Тем не менее тирания Мурада спасла его империю от анархии. Настал конец всевластию местных тиранов. Он наказывал не простых людей, а тех, кто правил ими. Его железное правление восстановило порядок. При нем в казармы вернулась дисциплина, а в суды — справедливость. Мурад реорганизовал и укрепил армии, регулярную и нерегулярную, и разработал планы ее реформирования. Он провел реформу суда. Он увеличил доходы империи, которые теперь честно собирались и добросовестно распределялись. Он лишил сипахов их привилегий в управлении. Мурад устранил злоупотребления в феодальном землевладении и обеспечил законодательную защиту крестьянства.
Больше всего беспощадное осуществление Мурадом военной власти отвечало целям Османской империи в Азии. Его первая вылазка на другую сторону Босфора была недолгой. Подойдя к Бурсе, он обнаружил дороги в плохом состоянии и немедленно повесил судью Никомедии. Это произвело фурор в улеме Стамбула. Султан поспешил домой, где приказал казнить великого муфтия — первого, кто встретился с подобной судьбой от рук султана. В Малой Азии восстание в конце концов было подавлено после пяти лет борьбы, но его вождь, Абаза, был помилован султаном, разделявшим его ненависть к янычарам. После службы в качестве губернатора Боснии Абаза был вызван в Стамбул, чтобы служить их начальником — аги. Он исполнял свои обязанности, не ведая жалости. Но Абаза перестал быть фаворитом из-за интриг его врагов, которые настроили Мурада против губернатора и довели дело до казни.
Наконец весной 1635 года султан повел свою военную кампанию в Азии. Она началась как сопровождавшееся жестокостями посещение его азиатских владений, как кровавый, инквизиторский марш, в процессе которого каждая остановка оборачивалась резней среди его некомпетентных или подозреваемых чиновников, толпами собиравшихся в надежде поцеловать стремя султана. После торжественного въезда в Эрзурум в рядах своих янычар и сипахов султан отправился отбивать у персов Эривань. В войсках им поддерживалась строжайшая дисциплина, но в духе его предшественников солдаты были хорошо снабжены всем необходимым, его военачальники пользовались уважением, а он лично делил с воинами все тяготы походной жизни. Мурад вдохновлял своих командиров на подвиги и поощрял войска подношениями в виде серебра и золота. «Не знайте усталости, мои волки, — кричал им он, — пришло время расправить крылья, мои соколы».

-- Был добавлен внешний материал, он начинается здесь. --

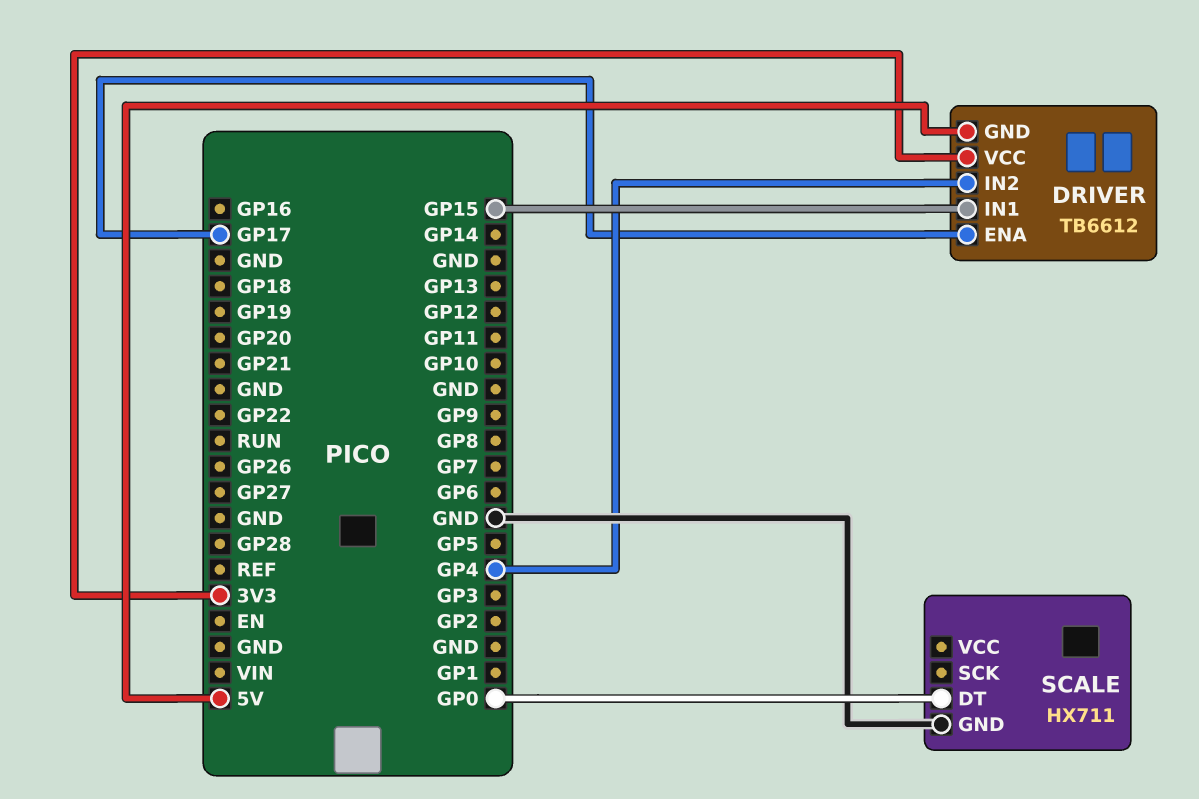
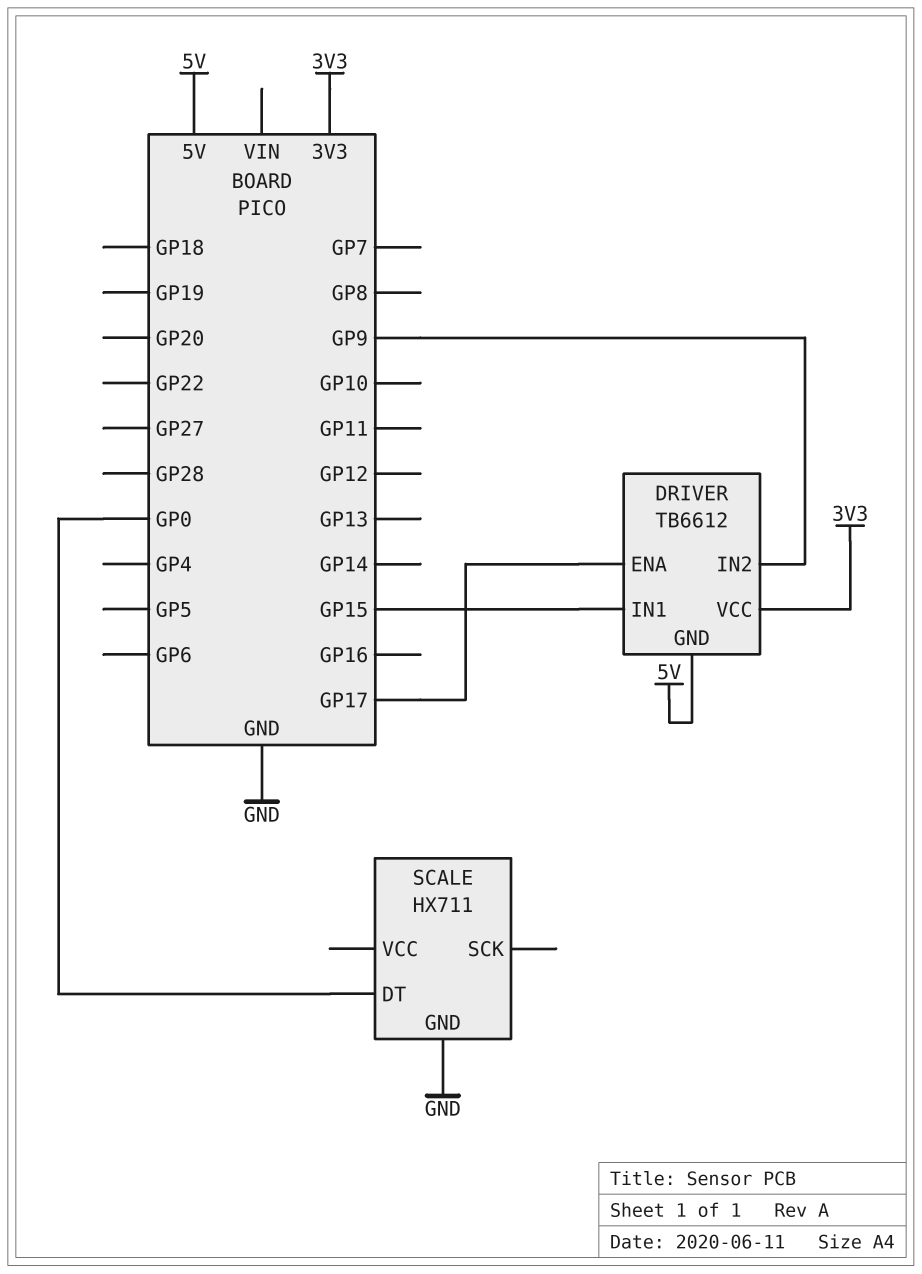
DRIVER pin IN2: GP4 -> GP9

После падения Эривани он направил чиновников подготовить свой первый победоносный въезд в Стамбул. Султан также дал им секретное поручение задушить двоих своих братьев. Это был акт, который он считал политически неоправданным, когда взошел на трон, но для которого миг победы казался вполне подходящим. Крики ужаса братьев — так он надеялся — заглушат крики триумфа народа; факелы двух похоронных процессий померкнут на фоне праздничного блеска городской иллюминации.
И снова в самом начале лета 1638 года на холмах Скутари султан Мурад водрузил свой имперский штандарт с семью бунчуками и начал свою вторую и последнюю военную кампанию. Ее целью было возвращение города Багдада, к укреплениям которого он подошел, в точном соответствии с планом, через сто десять дней похода, с фиксированными промежутками для остановок в пути. Существовала традиция, согласно которой Багдад, впервые аннексированный Сулейманом, может быть захвачен только лично сувереном. Оборона города была хорошо организована и велась обученными мушкетерами, и только после сорокадневной осады, в годовщину завоевания Родоса Сулейманом, крепость пала, уступив более умелому командованию Мурада. Он являл собой решительный пример своим людям, надев мундир янычара, чтобы собственноручно действовать в траншеях и лично наводить орудия. Когда в ходе вылазки гигантский перс бросил вызов храбрейшему из турок сразиться с ним один на один, именно султан (как гласит легенда) принял вызов, раскроив своему противнику череп до подбородка одним ударом меча. Захват города, по приказам султана, сопровождался массовой резней как войск, так и населения.